Les 4 fonctions d’un repère visuel

  • signaler en vue de l’accomplissement d’actions ou suggérant l’opportunité d’actions ;
  • localiser d’autres repères qui doivent déclencher une action (le repère est élément de réseau) ;
  • confirmer qu’un individu est au bon endroit et/ou qu’il adopte les comportements appropriés ;
  • combler certaines attentes.

Chaque repère visuel signale l’accomplissement d’actions ou suggérant l’opportunité d’actions. Par exemple, fréquenter un supermarché ou un marché public versus une banque alimentaire sont deux expériences fort différentes même si la finalité relève de la même logique : s’alimenter. Aux fins de ma démonstration je mettrai en opposition un marché public (marché du Vieux-Port de Québec) et une banque alimentaire (La Bouchée Généreuse, quartier Limoilou, Québec).

La disposition d’un marché public doit répondre à une seule contrainte : rendre accessibles le plus facilement possible les produits à vendre — signaler, localiser, confirmer. Chaque commerçant dispose dès lors d’un espace qu’il loue, qui lui est attribué et qu’il peut aménager à sa guise, tout en respectant les règles édictées par le propriétaire des lieux. Certains commerçants, un peu plus fortunés, louent des espaces qu’ils configurent un peu comme une boutique, avec une porte d’entrée, d’où parfois l’impression d’être confronté à une consommation structurée et organisé, alors que le client cherche avant tout une « expérience » d’authenticité et de contact direct avec le vendeur et/ou le producteur. La configuration de vente, quant à elle, est classique : un ou des présentoirs sur lesquels sont déposés et alignés les produits à vendre. Pour le reste, il en va de la créativité du commerçant pour mettre en valeur sa marchandise. Et cette créativité se décline de plusieurs façons.
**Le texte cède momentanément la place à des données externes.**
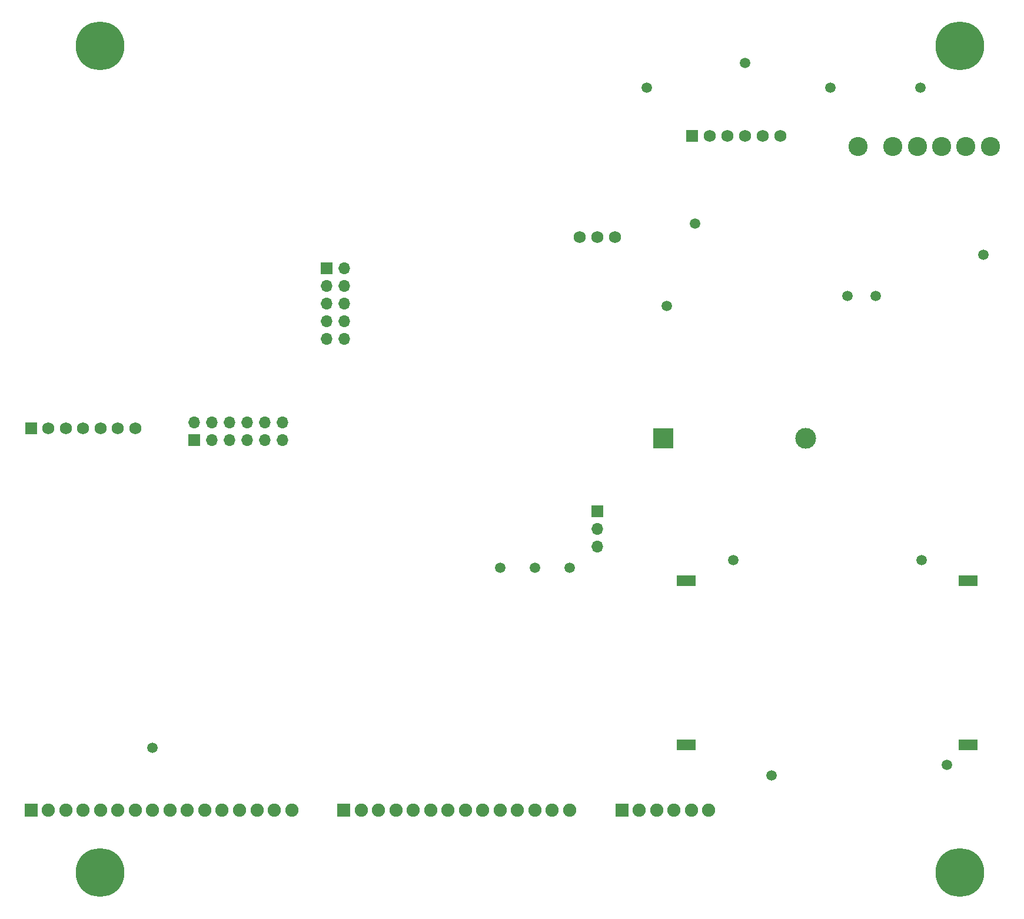
<source format=gbs>
%TF.GenerationSoftware,KiCad,Pcbnew,(5.1.7)-1*%
%TF.CreationDate,2022-01-04T17:07:26+01:00*%
%TF.ProjectId,synthesizer-board,73796e74-6865-4736-997a-65722d626f61,rev?*%
%TF.SameCoordinates,Original*%
%TF.FileFunction,Soldermask,Bot*%
%TF.FilePolarity,Negative*%
%FSLAX46Y46*%
G04 Gerber Fmt 4.6, Leading zero omitted, Abs format (unit mm)*
G04 Created by KiCad (PCBNEW (5.1.7)-1) date 2022-01-04 17:07:26*
%MOMM*%
%LPD*%
G01*
G04 APERTURE LIST*
%ADD10R,1.700000X1.700000*%
%ADD11O,1.700000X1.700000*%
%ADD12C,1.500000*%
%ADD13R,2.800000X1.500000*%
%ADD14R,1.750000X1.750000*%
%ADD15C,1.750000*%
%ADD16C,3.000000*%
%ADD17R,3.000000X3.000000*%
%ADD18C,1.900000*%
%ADD19R,1.900000X1.900000*%
%ADD20C,2.750000*%
%ADD21C,7.000000*%
G04 APERTURE END LIST*
D10*
X102500000Y-94750000D03*
D11*
X102500000Y-92210000D03*
X105040000Y-94750000D03*
X105040000Y-92210000D03*
X107580000Y-94750000D03*
X107580000Y-92210000D03*
X110120000Y-94750000D03*
X110120000Y-92210000D03*
X112660000Y-94750000D03*
X112660000Y-92210000D03*
X115200000Y-94750000D03*
X115200000Y-92210000D03*
D12*
X156500000Y-113125000D03*
X151500000Y-113125000D03*
X146500000Y-113125000D03*
X174500000Y-63550000D03*
X196500000Y-74000000D03*
X200500000Y-74000000D03*
X216000000Y-68100000D03*
X170500000Y-75450000D03*
X96500000Y-139000000D03*
X207000000Y-44000000D03*
X181770000Y-40500000D03*
X194000000Y-44050000D03*
X167610000Y-44050000D03*
X210750000Y-141500000D03*
X185500000Y-143000000D03*
X207100000Y-112000000D03*
X180000000Y-112000000D03*
D13*
X213850000Y-138600000D03*
X173250000Y-138600000D03*
X213850000Y-115000000D03*
X173250000Y-115000000D03*
D14*
X79000000Y-93000000D03*
D15*
X81500000Y-93000000D03*
X84000000Y-93000000D03*
X86500000Y-93000000D03*
X89000000Y-93000000D03*
X91500000Y-93000000D03*
X94000000Y-93000000D03*
D16*
X190490000Y-94500000D03*
D17*
X170000000Y-94500000D03*
D18*
X176500000Y-148000000D03*
X174000000Y-148000000D03*
X171500000Y-148000000D03*
X169000000Y-148000000D03*
X166500000Y-148000000D03*
D19*
X164000000Y-148000000D03*
D18*
X156500000Y-148000000D03*
X154000000Y-148000000D03*
X151500000Y-148000000D03*
X149000000Y-148000000D03*
X146500000Y-148000000D03*
X144000000Y-148000000D03*
X141500000Y-148000000D03*
X139000000Y-148000000D03*
X136500000Y-148000000D03*
X134000000Y-148000000D03*
X131500000Y-148000000D03*
X129000000Y-148000000D03*
X126500000Y-148000000D03*
D19*
X124000000Y-148000000D03*
D18*
X116500000Y-148000000D03*
X114000000Y-148000000D03*
X111500000Y-148000000D03*
X109000000Y-148000000D03*
X106500000Y-148000000D03*
X104000000Y-148000000D03*
X101500000Y-148000000D03*
X99000000Y-148000000D03*
X96500000Y-148000000D03*
X94000000Y-148000000D03*
X91500000Y-148000000D03*
X89000000Y-148000000D03*
X86500000Y-148000000D03*
X84000000Y-148000000D03*
X81500000Y-148000000D03*
D19*
X79000000Y-148000000D03*
D15*
X157960000Y-65500000D03*
X160500000Y-65500000D03*
X163040000Y-65500000D03*
D10*
X160500000Y-104960000D03*
D11*
X160500000Y-107500000D03*
X160500000Y-110040000D03*
D10*
X121500000Y-70000000D03*
D11*
X124040000Y-70000000D03*
X121500000Y-72540000D03*
X124040000Y-72540000D03*
X121500000Y-75080000D03*
X124040000Y-75080000D03*
X121500000Y-77620000D03*
X124040000Y-77620000D03*
X121500000Y-80160000D03*
X124040000Y-80160000D03*
D20*
X217000000Y-52500000D03*
X213500000Y-52500000D03*
X210000000Y-52500000D03*
X206500000Y-52500000D03*
X203000000Y-52500000D03*
X198000000Y-52500000D03*
D21*
X212600000Y-38000000D03*
X212600000Y-157000000D03*
X88900000Y-157000000D03*
X88900000Y-38000000D03*
D14*
X174150000Y-51000000D03*
D15*
X176690000Y-51000000D03*
X179230000Y-51000000D03*
X181770000Y-51000000D03*
X184310000Y-51000000D03*
X186850000Y-51000000D03*
M02*

</source>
La banque alimentaire, tout comme le marché public, est confrontée à une seule et même contrainte : rendre accessibles le plus facilement possible les produits offerts gratuitement — signaler, localiser, confirmer. Cependant, il y a une différence, et cette différence est majeure : alors que le commerçant du marché public joue d’ingéniosité dans la mise en valeur de ses produits pour attirer le consommateur, la banque alimentaire n’a pas à se préoccuper de cette portion de la transaction commerciale : les produits sont disposés pêle-mêle sur des tables alignées les unes à la suite des autres — signaler autrement. Il s’agit de mettre en place un circuit de denrées et de produits, un peu comme à la cafétéria, où le bénéficiaire se sert à la carte à travers une offre souvent fort limitée de produits.